Does Butane honey oil have the typical marijuana smell to it when smoked?
Does oil extracted with 190 proof alcohol have the typical marijuana smell to it when smoked?
Does oil extracted with pet ether have the typical marijuana smell to it when smoked?
Does oil extracted with hexane have the typical marijuana smell to it when smoked?

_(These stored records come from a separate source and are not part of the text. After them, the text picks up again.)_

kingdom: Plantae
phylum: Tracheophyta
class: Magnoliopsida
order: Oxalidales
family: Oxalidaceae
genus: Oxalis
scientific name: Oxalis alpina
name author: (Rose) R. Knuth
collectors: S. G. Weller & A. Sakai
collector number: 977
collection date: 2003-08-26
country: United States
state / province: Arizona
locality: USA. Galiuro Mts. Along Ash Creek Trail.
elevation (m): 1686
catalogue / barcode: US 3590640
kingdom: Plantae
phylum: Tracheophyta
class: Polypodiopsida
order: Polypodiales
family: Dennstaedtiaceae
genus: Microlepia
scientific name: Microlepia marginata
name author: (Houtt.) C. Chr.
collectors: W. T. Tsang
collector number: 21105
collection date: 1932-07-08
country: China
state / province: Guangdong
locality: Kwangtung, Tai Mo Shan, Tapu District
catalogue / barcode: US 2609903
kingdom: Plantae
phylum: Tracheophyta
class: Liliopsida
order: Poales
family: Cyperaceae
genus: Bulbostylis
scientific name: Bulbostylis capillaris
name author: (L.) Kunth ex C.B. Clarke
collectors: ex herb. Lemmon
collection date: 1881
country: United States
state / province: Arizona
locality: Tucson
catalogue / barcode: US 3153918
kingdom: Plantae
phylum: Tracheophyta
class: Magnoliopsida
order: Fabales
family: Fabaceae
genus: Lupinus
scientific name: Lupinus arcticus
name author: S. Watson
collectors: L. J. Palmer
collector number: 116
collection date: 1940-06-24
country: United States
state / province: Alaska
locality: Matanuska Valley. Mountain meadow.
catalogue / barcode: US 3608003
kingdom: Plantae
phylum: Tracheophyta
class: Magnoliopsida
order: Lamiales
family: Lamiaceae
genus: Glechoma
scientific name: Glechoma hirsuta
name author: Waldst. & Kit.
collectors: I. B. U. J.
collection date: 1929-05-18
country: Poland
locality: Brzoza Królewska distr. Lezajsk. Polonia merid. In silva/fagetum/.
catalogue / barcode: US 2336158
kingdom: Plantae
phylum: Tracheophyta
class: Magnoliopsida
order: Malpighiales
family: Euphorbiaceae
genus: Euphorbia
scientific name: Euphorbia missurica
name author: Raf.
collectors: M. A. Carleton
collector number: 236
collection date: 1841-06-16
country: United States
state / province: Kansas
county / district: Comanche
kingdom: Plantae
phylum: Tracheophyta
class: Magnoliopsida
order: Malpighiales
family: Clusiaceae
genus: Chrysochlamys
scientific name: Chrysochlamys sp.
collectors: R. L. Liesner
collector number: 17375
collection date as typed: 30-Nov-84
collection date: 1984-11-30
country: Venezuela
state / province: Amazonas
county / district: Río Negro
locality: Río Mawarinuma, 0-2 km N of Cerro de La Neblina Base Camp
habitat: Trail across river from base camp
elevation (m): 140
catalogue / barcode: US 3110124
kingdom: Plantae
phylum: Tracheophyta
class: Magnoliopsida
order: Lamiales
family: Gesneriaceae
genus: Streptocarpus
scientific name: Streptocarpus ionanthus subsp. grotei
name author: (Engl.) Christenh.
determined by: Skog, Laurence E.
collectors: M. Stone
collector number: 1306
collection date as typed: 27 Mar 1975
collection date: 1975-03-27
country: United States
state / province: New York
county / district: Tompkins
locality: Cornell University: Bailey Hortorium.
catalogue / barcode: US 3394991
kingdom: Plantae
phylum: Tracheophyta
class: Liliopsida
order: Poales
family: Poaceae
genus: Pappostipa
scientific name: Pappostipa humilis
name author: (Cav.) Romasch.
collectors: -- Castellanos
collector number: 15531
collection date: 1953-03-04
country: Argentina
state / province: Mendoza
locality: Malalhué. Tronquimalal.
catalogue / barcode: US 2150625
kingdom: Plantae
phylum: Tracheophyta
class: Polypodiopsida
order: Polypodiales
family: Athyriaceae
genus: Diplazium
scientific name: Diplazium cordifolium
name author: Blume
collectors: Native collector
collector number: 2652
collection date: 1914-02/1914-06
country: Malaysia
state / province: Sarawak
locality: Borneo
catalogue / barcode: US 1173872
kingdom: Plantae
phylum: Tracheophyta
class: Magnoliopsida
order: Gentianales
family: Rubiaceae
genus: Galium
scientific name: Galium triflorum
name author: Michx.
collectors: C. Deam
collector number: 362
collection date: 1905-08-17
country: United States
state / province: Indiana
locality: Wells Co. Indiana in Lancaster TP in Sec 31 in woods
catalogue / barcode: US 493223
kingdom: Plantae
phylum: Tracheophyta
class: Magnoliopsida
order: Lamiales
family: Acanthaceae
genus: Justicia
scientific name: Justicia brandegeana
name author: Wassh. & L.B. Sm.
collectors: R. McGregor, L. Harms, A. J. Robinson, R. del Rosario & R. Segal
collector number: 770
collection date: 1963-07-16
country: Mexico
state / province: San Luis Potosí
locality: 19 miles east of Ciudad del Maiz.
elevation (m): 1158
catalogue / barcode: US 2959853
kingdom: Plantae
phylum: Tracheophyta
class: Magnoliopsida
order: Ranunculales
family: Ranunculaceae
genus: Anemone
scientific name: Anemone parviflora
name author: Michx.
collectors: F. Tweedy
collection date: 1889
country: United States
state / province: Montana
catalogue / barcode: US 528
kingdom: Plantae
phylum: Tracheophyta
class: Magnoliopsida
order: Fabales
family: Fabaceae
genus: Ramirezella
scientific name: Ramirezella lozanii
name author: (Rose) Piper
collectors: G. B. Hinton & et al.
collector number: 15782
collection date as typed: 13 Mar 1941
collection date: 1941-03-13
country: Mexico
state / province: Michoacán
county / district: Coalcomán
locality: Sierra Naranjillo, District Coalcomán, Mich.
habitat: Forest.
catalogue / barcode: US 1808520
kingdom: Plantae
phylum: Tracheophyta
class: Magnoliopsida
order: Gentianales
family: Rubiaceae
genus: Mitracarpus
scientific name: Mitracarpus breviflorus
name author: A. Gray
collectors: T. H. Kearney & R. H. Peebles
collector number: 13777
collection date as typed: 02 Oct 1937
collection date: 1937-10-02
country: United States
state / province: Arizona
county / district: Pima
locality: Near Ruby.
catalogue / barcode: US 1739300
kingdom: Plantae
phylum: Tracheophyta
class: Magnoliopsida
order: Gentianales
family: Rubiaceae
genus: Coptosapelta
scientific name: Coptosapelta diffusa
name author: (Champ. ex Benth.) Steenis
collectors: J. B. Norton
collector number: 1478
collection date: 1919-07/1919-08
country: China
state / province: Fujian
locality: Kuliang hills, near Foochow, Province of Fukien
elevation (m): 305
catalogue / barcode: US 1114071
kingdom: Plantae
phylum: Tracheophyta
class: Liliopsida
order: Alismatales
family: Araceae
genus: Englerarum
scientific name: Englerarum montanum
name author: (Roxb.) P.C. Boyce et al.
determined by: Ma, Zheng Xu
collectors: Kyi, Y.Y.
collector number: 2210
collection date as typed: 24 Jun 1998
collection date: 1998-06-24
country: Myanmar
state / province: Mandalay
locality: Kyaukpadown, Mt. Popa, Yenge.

Are there other extraction methods that might work better in making an odorless smoking oil?


----------



## toddypotseed (Apr 18, 2006)

in the book cannabis alchemy by d.gold he decribes a process which pure thc oil can be made but only by labratory settings and a very good understanding of chemistry probaly needed to carry it out.The method is based on fractional distillation and chromatography. The end of the book there is a few q&a's that talk about washing the weed before extraction with water like also i've seen posted on this site as for no smell would not the water take care of it for i've only tried the butane method for oil no washing to test for myself a couple of times


----------



## Ogof (Apr 18, 2006)

UsedBongWater said:
			
		

> Does Butane honey oil have the typical marijuana smell to it when smoked?
> Does oil extracted with 190 proof alcohol have the typical marijuana smell to it when smoked?
> Does oil extracted with pet ether have the typical marijuana smell to it when smoked?
> Does oil extracted with hexane have the typical marijuana smell to it when smoked?
> ...



In my opinion oil smells like oil when heated.  I do not think it smells like cannabis at all. The different extraction methods will smell similar depending on how much of the media you use for the extraction is left.
You can use acetone, it does a good job.
If it is organic and you vaporize it, it will have some typeof odor.
I would now use 190 proof achohol. I would hope there is less carcinogens in that method of extraction.

That's my opinion. I hope it helps.


----------